◆ **Records shown**
+ + +

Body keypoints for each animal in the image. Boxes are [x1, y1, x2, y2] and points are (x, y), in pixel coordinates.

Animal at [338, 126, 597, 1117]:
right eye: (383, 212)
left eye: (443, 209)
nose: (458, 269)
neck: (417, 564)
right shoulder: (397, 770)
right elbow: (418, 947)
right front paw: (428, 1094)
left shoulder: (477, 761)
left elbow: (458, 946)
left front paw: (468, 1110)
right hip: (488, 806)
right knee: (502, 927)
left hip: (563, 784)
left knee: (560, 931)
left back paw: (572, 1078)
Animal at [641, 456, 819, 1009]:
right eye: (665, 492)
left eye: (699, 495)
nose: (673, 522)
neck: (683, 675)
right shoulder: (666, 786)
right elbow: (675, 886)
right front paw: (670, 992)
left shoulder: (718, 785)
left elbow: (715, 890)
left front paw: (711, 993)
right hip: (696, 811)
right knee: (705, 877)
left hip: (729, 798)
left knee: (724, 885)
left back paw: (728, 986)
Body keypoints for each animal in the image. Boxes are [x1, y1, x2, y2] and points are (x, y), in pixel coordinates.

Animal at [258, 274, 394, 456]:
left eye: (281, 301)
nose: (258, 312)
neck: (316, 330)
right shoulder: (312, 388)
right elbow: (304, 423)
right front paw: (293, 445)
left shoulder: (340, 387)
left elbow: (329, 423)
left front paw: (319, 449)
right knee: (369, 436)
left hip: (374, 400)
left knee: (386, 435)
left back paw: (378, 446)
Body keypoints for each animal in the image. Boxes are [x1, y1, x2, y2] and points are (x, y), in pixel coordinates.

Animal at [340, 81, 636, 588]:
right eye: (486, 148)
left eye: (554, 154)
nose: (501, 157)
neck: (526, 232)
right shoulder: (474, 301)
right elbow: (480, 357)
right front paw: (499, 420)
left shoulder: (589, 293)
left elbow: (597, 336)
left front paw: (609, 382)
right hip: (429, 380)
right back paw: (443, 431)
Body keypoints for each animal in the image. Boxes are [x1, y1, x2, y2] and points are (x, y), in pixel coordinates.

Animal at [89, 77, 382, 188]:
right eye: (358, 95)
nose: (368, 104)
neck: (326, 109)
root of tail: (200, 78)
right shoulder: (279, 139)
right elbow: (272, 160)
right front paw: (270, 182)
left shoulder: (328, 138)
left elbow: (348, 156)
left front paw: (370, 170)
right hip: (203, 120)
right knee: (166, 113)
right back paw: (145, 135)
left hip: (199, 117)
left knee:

+ + +

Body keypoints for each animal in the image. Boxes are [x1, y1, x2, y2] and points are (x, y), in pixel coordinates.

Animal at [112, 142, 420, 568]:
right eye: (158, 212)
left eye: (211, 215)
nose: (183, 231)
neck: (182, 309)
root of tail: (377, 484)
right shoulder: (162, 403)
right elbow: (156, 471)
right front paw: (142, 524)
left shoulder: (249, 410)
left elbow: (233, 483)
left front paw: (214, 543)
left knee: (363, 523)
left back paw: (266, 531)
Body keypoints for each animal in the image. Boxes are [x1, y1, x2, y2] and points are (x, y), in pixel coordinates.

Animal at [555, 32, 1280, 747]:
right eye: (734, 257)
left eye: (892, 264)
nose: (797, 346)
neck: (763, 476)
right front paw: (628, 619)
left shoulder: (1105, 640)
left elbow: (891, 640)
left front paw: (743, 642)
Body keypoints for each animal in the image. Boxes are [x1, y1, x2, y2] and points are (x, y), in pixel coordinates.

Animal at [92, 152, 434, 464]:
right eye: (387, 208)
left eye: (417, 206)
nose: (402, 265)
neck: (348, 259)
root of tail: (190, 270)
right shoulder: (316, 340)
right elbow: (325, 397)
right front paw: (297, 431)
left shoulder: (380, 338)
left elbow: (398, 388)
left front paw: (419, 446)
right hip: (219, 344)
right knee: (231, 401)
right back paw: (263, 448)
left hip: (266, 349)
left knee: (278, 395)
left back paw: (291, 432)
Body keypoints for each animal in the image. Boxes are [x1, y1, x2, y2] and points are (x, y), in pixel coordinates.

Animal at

+ + +

◆ **Your goal**
Report each line of the records that holds the word "tail".

◆ **Result**
root of tail: (200, 78)
root of tail: (377, 484)
root of tail: (190, 270)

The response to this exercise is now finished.